The “child/student” whose parent complained about Chris’ abstinence conversation turned out to be neither a child nor a student. Chris was reprimanded anyway. Could the parent have had “special connections” with which to exert pressure? That would be an abuse of power.
The Jan. 3 reprimand was a result of the janitor’s complaint about a conversation of which he wasn’t even a participant, except as an eavesdropper. The reprimand included the stipulation that “These conversations about abstinence, which Chris could not have with students, include conversations both on and off school district property as well as conversations both during and outside of your work hours.”
Would any of us not consider that an abuse of an employer’s power? Would any of us not take legal action to correct this injustice? Would any of us not contemplate standing up for our First Amendment rights? How could education authorities, the usual bastions of freedom of speech rights, so arrogantly trample on Chris’ rights to speak freely, especially in non-employment arenas? It’s truly appalling.
That a June 2006 nominee for PLHS paraprofessional of the year could, two months later, be reprimanded for a conversation about abstinence is testimony to the rise of a secularism that pervades most of our institutions. Christians are welcomed and applauded for their good deeds, but they must remain silent about their value system that produces those deeds or be hounded out of their jobs.
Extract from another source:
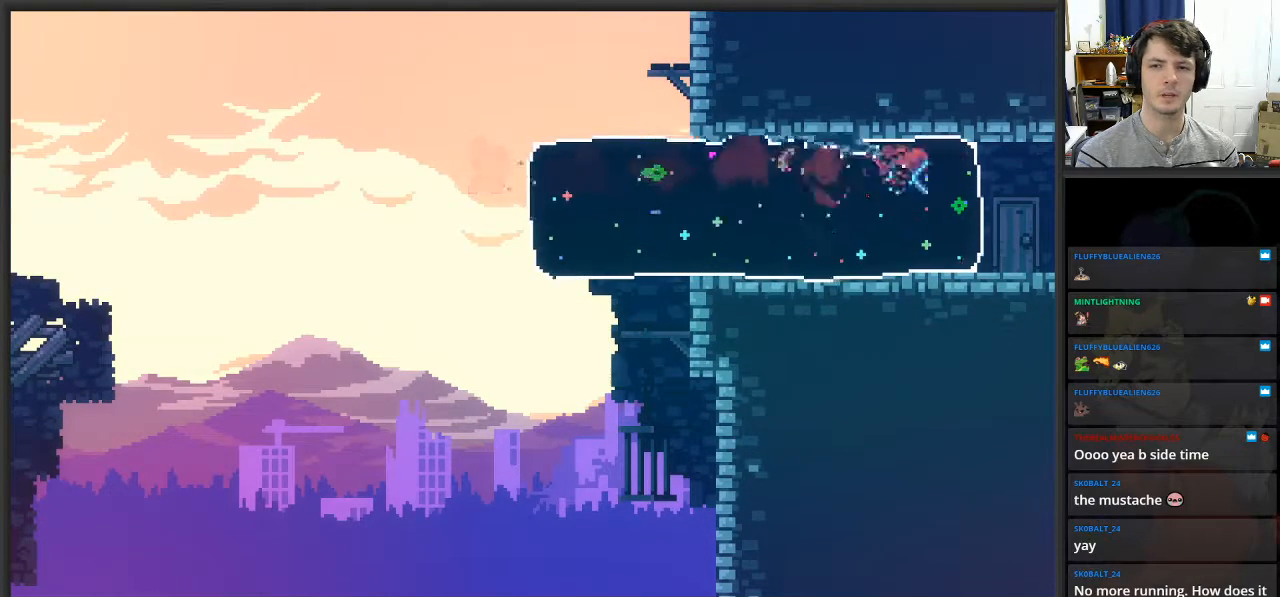
{"buttons": [], "left_stick": "center", "right_stick": "center", "events": []}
If a Christian imagines that the rights and freedoms that the Constitution grants to secularists extend to him, we can observe that they don’t, at least not without a fight.
Chris has decided that a fight over this injustice would be harmful to the district and to his family. To sacrifice one’s rights in the interest of what’s best for others is at the core of the Christian value system. To forgive in the face of great injustice is also a core Christian value. The good character of Chris Lind, visible now to the larger Prior Lake-Savage Area School District public, is obviously what attracted those students to him as they were seeking answers to life’s questions (presumably not found by them in the Secularist halls of education).
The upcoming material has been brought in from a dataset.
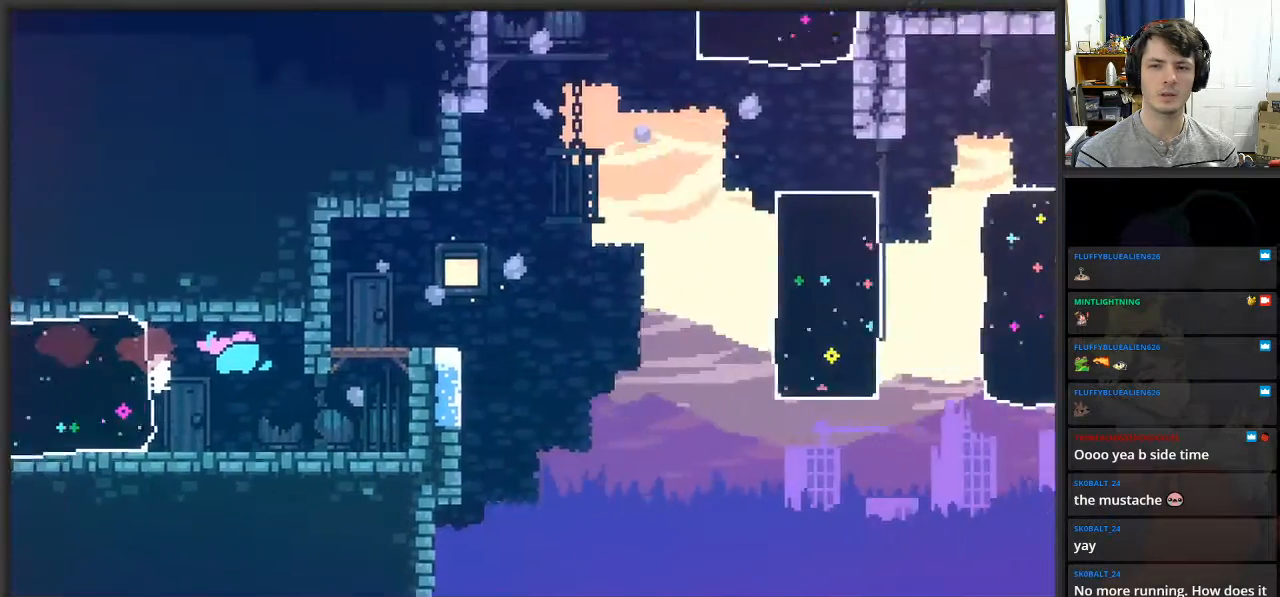
{"buttons": [], "left_stick": "center", "right_stick": "center", "events": []}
The current and future students of PLHS are the poorer for the loss.
Lynn Madison
Prior Lake
Send message to big oil companies
To the editor:
Let’s make this Memorial Day weekend a memorable one for the big oil companies.
Be at your destination for the weekend and have your shopping done on Friday night, turn off that ignition and don’t start it again until time for work on Tuesday. All you boaters and bikers from sea to shining sea and lakes and rivers in between, help us out. United we stand. Don’t even start your lawnmowers. If staying home, get all your “honey do” projects done, spruce up your yard, get finished all those things you’ve been meaning to do and help the rest of America obtain lower gas prices, thereby lowering the price of food, etc.
This is a grassroots effort. Please pass it along to your family, friends and neighbors. Together we will count; Americans have the will and can-do spirit. Each of us has to do our part, starting with us little guys in America. Again, let’s make it one memorable weekend for the oil companies. Happy Memorial Day. Together, we can do it.